8.         Explain the idea of Steven Vogel’s (that Preston summarizes) that artifacts always exceed human intentions. Consider his claim that this excess is the artifact’s “nature” and that this “unanticipated wildness” exists in any artifact. Does this show that an engineered climate is not a fully unnatural artifact?

9.         Evaluate Holmes Rolston’s response to solar radiation management will end nature: “Some of these schemes sound like putting up a protective layer high in the sky, so that down below the usual natural processes can go on more or less as before. That isn’t exactly ending nature; it is arranging for it to continue – albeit with a solar shield that is an artifact.”

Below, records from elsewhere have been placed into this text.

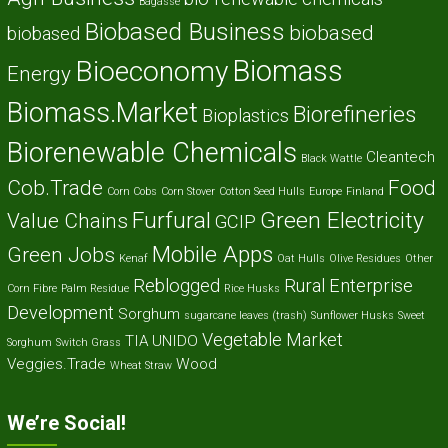
Bagasse
Biobased Business
biobased
biobased
Biomass
Bioeconomy
Energy
Biomass.Market
Biorefineries
Bioplastics
Biorenewable Chemicals
Cleantech
Black Wattle
Cob.Trade
Food
Corn Cobs
Corn Stover
Cotton Seed Hulls
Europe
Finland
Furfural
Green Electricity
Value Chains
GCIP
Mobile Apps
Green Jobs
Kenaf
Oat Hulls
Olive Residues
Other
Reblogged
Rural Enterprise
Corn Fibre
Palm Residue
Rice Husks
Development
Sorghum
sugarcane leaves (trash)
Sunflower Husks
Sweet
Vegetable Market
TIA
UNIDO
Sorghum
Switch Grass
Veggies.Trade
Wood
Wheat Straw
We’re Social!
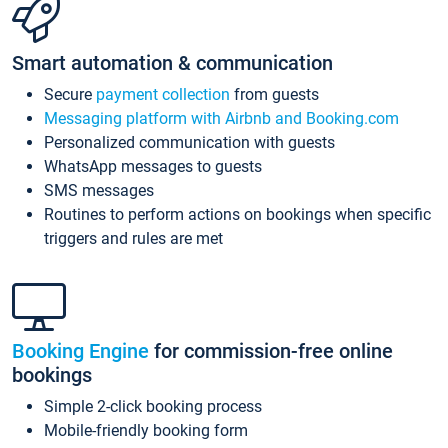
Smart automation & communication
Secure
payment collection
from guests
Messaging platform with Airbnb and Booking.com
Personalized communication with guests
WhatsApp messages to guests
SMS messages
Routines to perform actions on bookings when specific
triggers and rules are met
Booking Engine
for commission-free online
bookings
Simple 2-click booking process
Mobile-friendly booking form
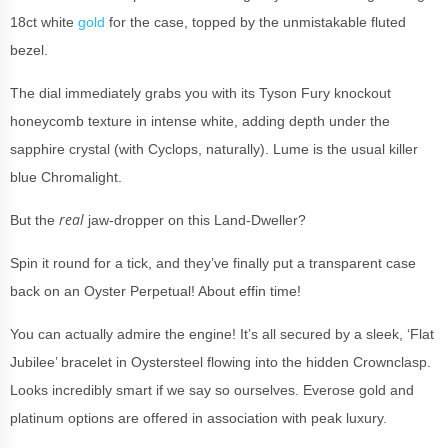
18ct white
gold
for the case, topped by the unmistakable fluted
bezel.
The dial immediately grabs you with its Tyson Fury knockout
honeycomb texture in intense white, adding depth under the
sapphire crystal (with Cyclops, naturally). Lume is the usual killer
blue Chromalight.
real
But the
jaw-dropper on this Land-Dweller?
Spin it round for a tick, and they’ve finally put a transparent case
back on an Oyster Perpetual! About effin time!
You can actually admire the engine! It’s all secured by a sleek, ‘Flat
Jubilee’ bracelet in Oystersteel flowing into the hidden Crownclasp.
Looks incredibly smart if we say so ourselves. Everose gold and
platinum options are offered in association with peak luxury.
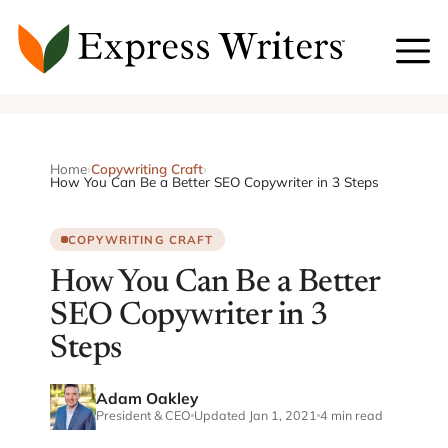
Skip
to
content
Home
›
Copywriting Craft
›
How You Can Be a Better SEO Copywriter in 3 Steps
COPYWRITING CRAFT
How You Can Be a Better
SEO Copywriter in 3
Steps
Adam Oakley
President & CEO
Updated Jan 1, 2021
4 min read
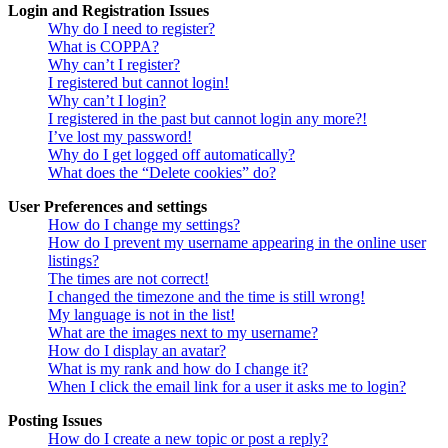
Login and Registration Issues
Why do I need to register?
What is COPPA?
Why can’t I register?
I registered but cannot login!
Why can’t I login?
I registered in the past but cannot login any more?!
I’ve lost my password!
Why do I get logged off automatically?
What does the “Delete cookies” do?
User Preferences and settings
How do I change my settings?
How do I prevent my username appearing in the online user
listings?
The times are not correct!
I changed the timezone and the time is still wrong!
My language is not in the list!
What are the images next to my username?
How do I display an avatar?
What is my rank and how do I change it?
When I click the email link for a user it asks me to login?
Posting Issues
How do I create a new topic or post a reply?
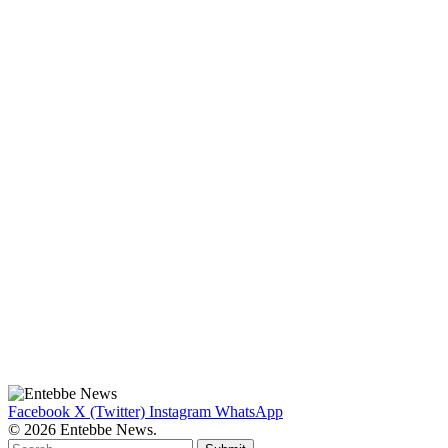
Facebook
X (Twitter)
Instagram
WhatsApp
© 2026 Entebbe News.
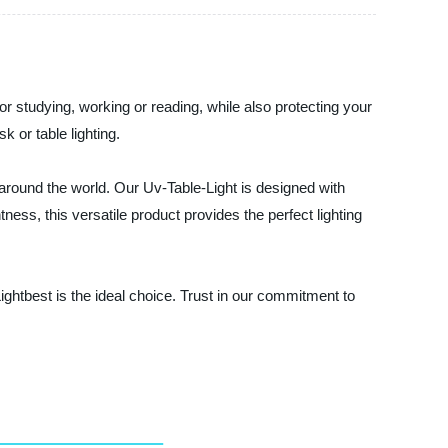
for studying, working or reading, while also protecting your
 or table lighting.
s around the world. Our Uv-Table-Light is designed with
ness, this versatile product provides the perfect lighting
ghtbest is the ideal choice. Trust in our commitment to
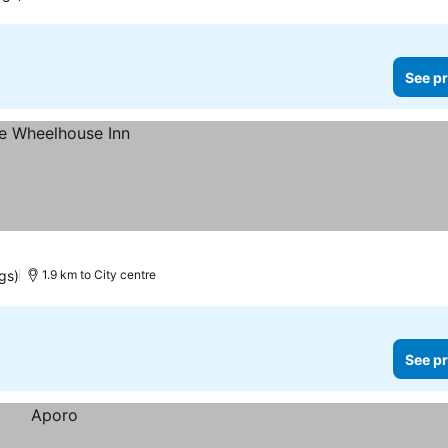
See pr
gs)
1.9 km to City centre
See pr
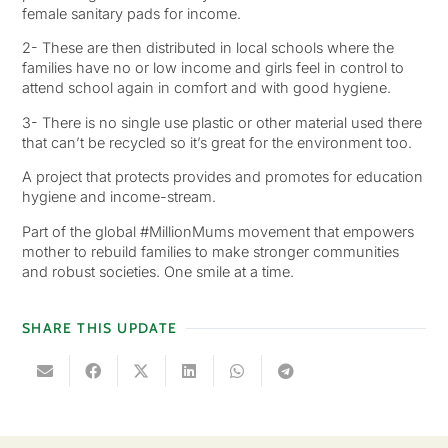
female sanitary pads for income.
2- These are then distributed in local schools where the
families have no or low income and girls feel in control to
attend school again in comfort and with good hygiene.
3- There is no single use plastic or other material used there
that can’t be recycled so it’s great for the environment too.
A project that protects provides and promotes for education
hygiene and income-stream.
Part of the global #MillionMums movement that empowers
mother to rebuild families to make stronger communities
and robust societies. One smile at a time.
SHARE THIS UPDATE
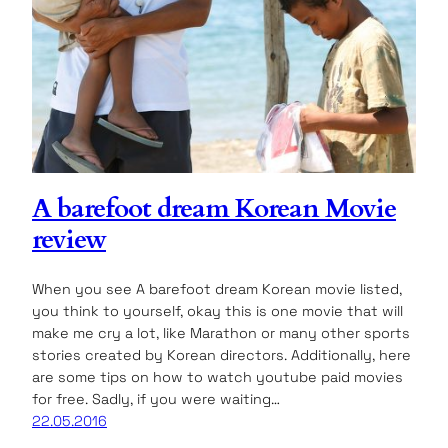
A barefoot dream Korean Movie
review
When you see A barefoot dream Korean movie listed,
you think to yourself, okay this is one movie that will
make me cry a lot, like Marathon or many other sports
stories created by Korean directors. Additionally, here
are some tips on how to watch youtube paid movies
for free. Sadly, if you were waiting…
22.05.2016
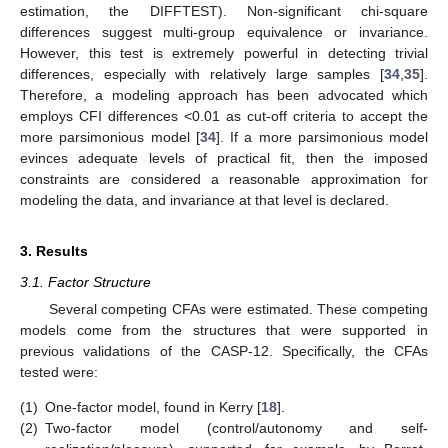
estimation, the DIFFTEST). Non-significant chi-square
differences suggest multi-group equivalence or invariance.
However, this test is extremely powerful in detecting trivial
differences, especially with relatively large samples [
34
,
35
].
Therefore, a modeling approach has been advocated which
employs CFI differences <0.01 as cut-off criteria to accept the
more parsimonious model [
34
]. If a more parsimonious model
evinces adequate levels of practical fit, then the imposed
constraints are considered a reasonable approximation for
modeling the data, and invariance at that level is declared.
3. Results
3.1. Factor Structure
Several competing CFAs were estimated. These competing
models come from the structures that were supported in
previous validations of the CASP-12. Specifically, the CFAs
tested were:
(1)
One-factor model, found in Kerry [
18
].
(2)
Two-factor model (control/autonomy and self-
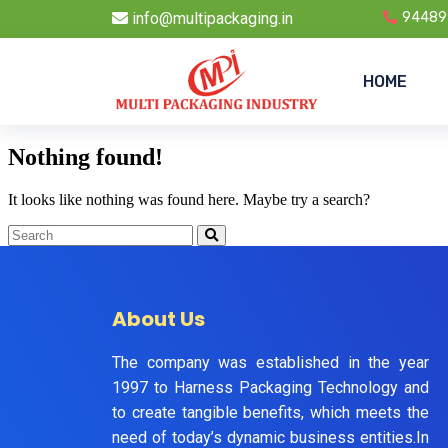
info@multipackaging.in
94489
HOME
Nothing found!
It looks like nothing was found here. Maybe try a search?
About Us
The company was established in the year
1997 to Harness Packaging Technology and
to create tangible benefits, which meets the
need of today’s dynamic business entities.In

10.       Explain why and how Preston argues that geoengineering the climate would dramatically increase our responsibility for what happens on earth and thereby change our relation to the planet. Is he right that this? Discuss his claim that it is a kind of “total responsibility,” involves “taking responsibility for the ecology of the whole earth,” and gives us the responsibility to make sure at each moment that the climate is hospitable.

11.       Consider the following worry about Preston’s claims above: We were not responsible for hurricanes 50 years ago. If by geoengineering the climate we return it to what it would have been if we had not warmed it (i.e., climate restoration is successful), are we then responsible for the hurricanes that appear after restoration?